Risk is just fine, U.S. government tells Wall Street lenders

Debt has been growing far faster than the U.S. economy, which is about a third bigger than at the end of 2007.

The U.S. government is hammering home the message to Wall Street banks that it’s okay to dial up the risk when lending to companies.

Two regulators, including Federal Reserve Chairman Jerome Powell, separately said this week they are lightening up on guidelines that limited lending to companies with big debt loads.
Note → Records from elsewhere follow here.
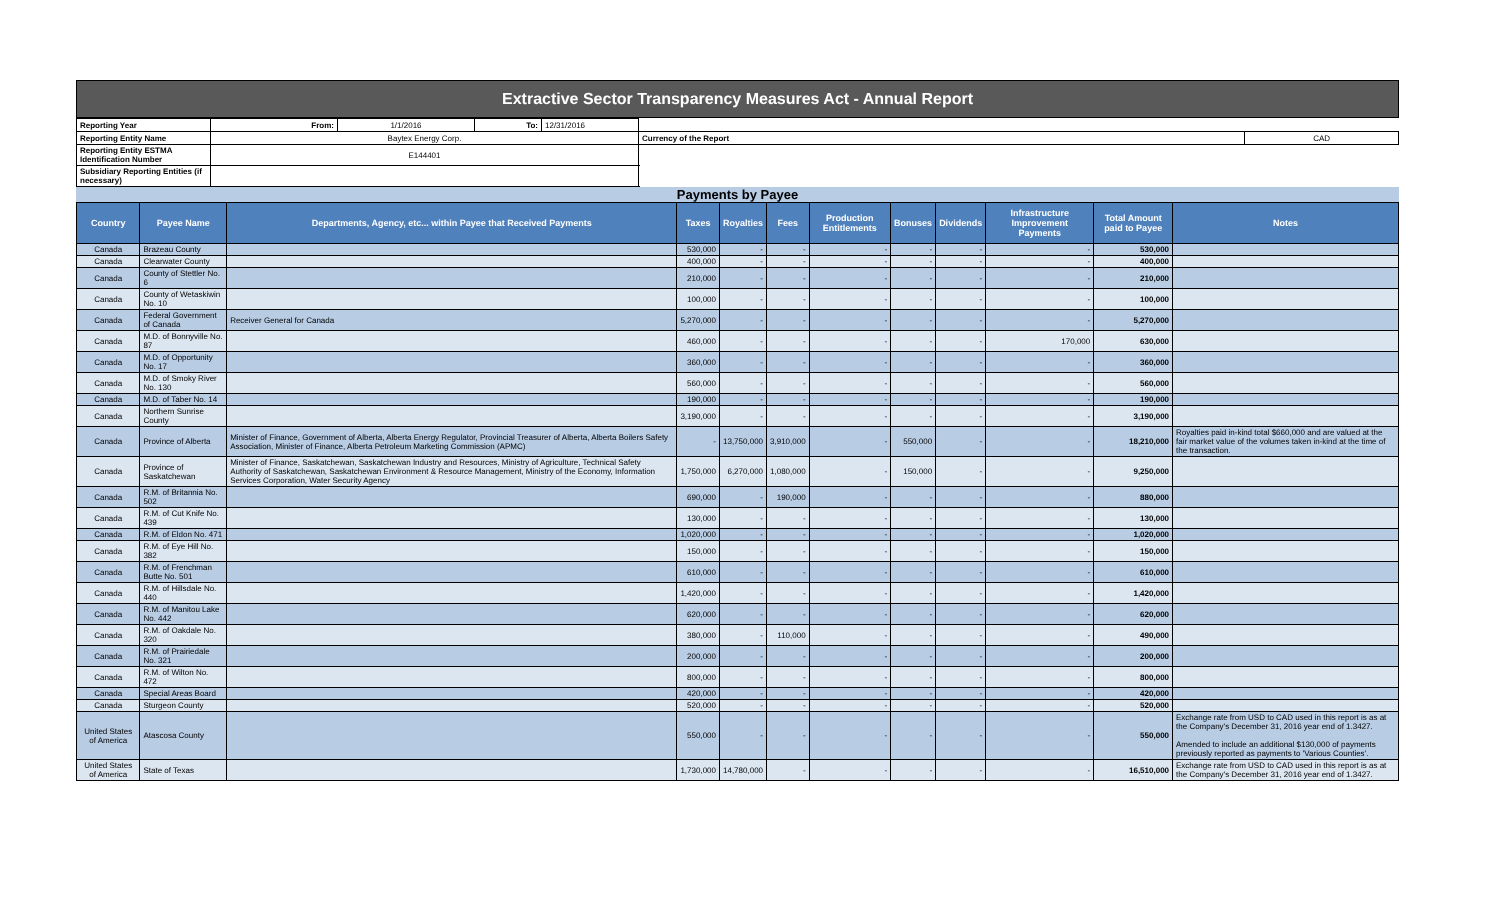Extractive Sector Transparency Measures Act - Annual Report
| Reporting Year | From: | 1/1/2016 | To: | 12/31/2016 | | | |
| Reporting Entity Name | Baytex Energy Corp. | | | | | Currency of the Report | CAD |
| Reporting Entity ESTMA Identification Number | E144401 | | | | | | |
| Subsidiary Reporting Entities (if necessary) | | | | | | | |
Payments by Payee
| Country | Payee Name | Departments, Agency, etc... within Payee that Received Payments | Taxes | Royalties | Fees | Production Entitlements | Bonuses | Dividends | Infrastructure Improvement Payments | Total Amount paid to Payee | Notes |
| --- | --- | --- | --- | --- | --- | --- | --- | --- | --- | --- | --- |
| Canada | Brazeau County | | 530,000 | - | - | - | - | - | - | 530,000 | |
| Canada | Clearwater County | | 400,000 | - | - | - | - | - | - | 400,000 | |
| Canada | County of Stettler No. 6 | | 210,000 | - | - | - | - | - | - | 210,000 | |
| Canada | County of Wetaskiwin No. 10 | | 100,000 | - | - | - | - | - | - | 100,000 | |
| Canada | Federal Government of Canada | Receiver General for Canada | 5,270,000 | - | - | - | - | - | - | 5,270,000 | |
| Canada | M.D. of Bonnyville No. 87 | | 460,000 | - | - | - | - | - | 170,000 | 630,000 | |
| Canada | M.D. of Opportunity No. 17 | | 360,000 | - | - | - | - | - | - | 360,000 | |
| Canada | M.D. of Smoky River No. 130 | | 560,000 | - | - | - | - | - | - | 560,000 | |
| Canada | M.D. of Taber No. 14 | | 190,000 | - | - | - | - | - | - | 190,000 | |
| Canada | Northern Sunrise County | | 3,190,000 | - | - | - | - | - | - | 3,190,000 | |
| Canada | Province of Alberta | Minister of Finance, Government of Alberta, Alberta Energy Regulator, Provincial Treasurer of Alberta, Alberta Boilers Safety Association, Minister of Finance, Alberta Petroleum Marketing Commission (APMC) | - | 13,750,000 | 3,910,000 | - | 550,000 | - | - | 18,210,000 | Royalties paid in-kind total $660,000 and are valued at the fair market value of the volumes taken in-kind at the time of the transaction. |
| Canada | Province of Saskatchewan | Minister of Finance, Saskatchewan, Saskatchewan Industry and Resources, Ministry of Agriculture, Technical Safety Authority of Saskatchewan, Saskatchewan Environment & Resource Management, Ministry of the Economy, Information Services Corporation, Water Security Agency | 1,750,000 | 6,270,000 | 1,080,000 | - | 150,000 | - | - | 9,250,000 | |
| Canada | R.M. of Britannia No. 502 | | 690,000 | - | 190,000 | - | - | - | - | 880,000 | |
| Canada | R.M. of Cut Knife No. 439 | | 130,000 | - | - | - | - | - | - | 130,000 | |
| Canada | R.M. of Eldon No. 471 | | 1,020,000 | - | - | - | - | - | - | 1,020,000 | |
| Canada | R.M. of Eye Hill No. 382 | | 150,000 | - | - | - | - | - | - | 150,000 | |
| Canada | R.M. of Frenchman Butte No. 501 | | 610,000 | - | - | - | - | - | - | 610,000 | |
| Canada | R.M. of Hillsdale No. 440 | | 1,420,000 | - | - | - | - | - | - | 1,420,000 | |
| Canada | R.M. of Manitou Lake No. 442 | | 620,000 | - | - | - | - | - | - | 620,000 | |
| Canada | R.M. of Oakdale No. 320 | | 380,000 | - | 110,000 | - | - | - | - | 490,000 | |
| Canada | R.M. of Prairiedale No. 321 | | 200,000 | - | - | - | - | - | - | 200,000 | |
| Canada | R.M. of Wilton No. 472 | | 800,000 | - | - | - | - | - | - | 800,000 | |
| Canada | Special Areas Board | | 420,000 | - | - | - | - | - | - | 420,000 | |
| Canada | Sturgeon County | | 520,000 | - | - | - | - | - | - | 520,000 | |
| United States of America | Atascosa County | | 550,000 | - | - | - | - | - | - | 550,000 | Exchange rate from USD to CAD used in this report is as at the Company's December 31, 2016 year end of 1.3427. Amended to include an additional $130,000 of payments previously reported as payments to 'Various Counties'. |
| United States of America | State of Texas | | 1,730,000 | 14,780,000 | - | - | - | - | - | 16,510,000 | Exchange rate from USD to CAD used in this report is as at the Company's December 31, 2016 year end of 1.3427. |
The comments follow an appeals court decision that looks set to make it cheaper for money managers to bundle corporate loans into bonds — a ruling some say could increase the flow of credit for private equity buyouts and other highly indebted corporations.

The government is loosening its reins after companies have been on a decade-long borrowing spree, fueled in part by interest rates that have been close to zero. Outstanding loans to highly indebted companies, known as leveraged loans, have grown about 70% to nearly $1 trillion since the end of 2007, S&P/LSTA data show. Junk bonds outstanding have more than doubled over that time, Bloomberg Barclays index data  show. Debt has been growing far faster than the U.S. economy, which is about a third bigger than at the end of 2007, according to gross domestic product data compiled by Bloomberg.

“The leveraged loan market is already awash in capital,” Andrew Curtis, head of the investment team for Z Capital Credit Partners, said. “These developments will likely drive further excesses in leveraged lending.”